What do need to examine?
Differential diagnosis
It should be differentiated from amenorrhea within the framework of persistent galactorrhea-amenorrhea syndrome, from primary and secondary hypopituitarism, cerebral types of obesity, from nervous anorexia. Increased release of LH and FSH in response to stimulation of LH-RF is of great importance for diagnosis.
Treatment postpubertal hypothalamic hypogonadism.
Often the disease goes away spontaneously and does not require therapeutic intervention. Restoration of the menstrual cycle is noted with normalization of the diet, reduction of physical activity, vitamin therapy (vitamins A, E, C), general tonics, withdrawal of phenothiazine drugs, reserpine.
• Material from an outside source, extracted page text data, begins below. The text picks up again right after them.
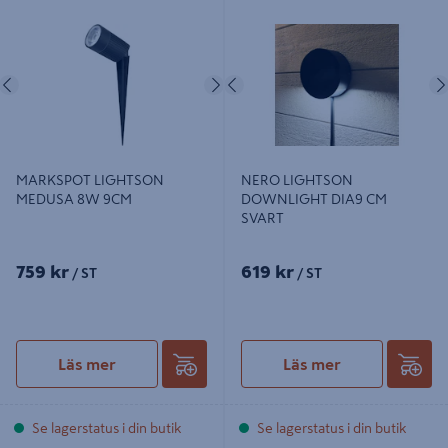
MARKSPOT LIGHTSON MEDUSA
NERO LIGHTSON DOWNLIGHT
8W 9CM
DIA9 CM SVART
Föregående
Nästa
Föregående
MARKSPOT LIGHTSON
NERO LIGHTSON
MEDUSA 8W 9CM
DOWNLIGHT DIA9 CM
SVART
759 kr
619 kr
/ ST
/ ST
Läs mer
Läs mer
Se lagerstatus i din butik
Se lagerstatus i din butik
In the presence of neurotic manifestations, the menstrual cycle is normalized with an improvement in the course of neurosis.
In exceptional cases (desire for rapid pregnancy, sexual dysfunction associated with symptoms of hypoestrogenism), hormone replacement therapy can be used under the supervision of gynecologists-endocrinologists.
It should be emphasized that it is not recommended to start treatment with hormonal therapy.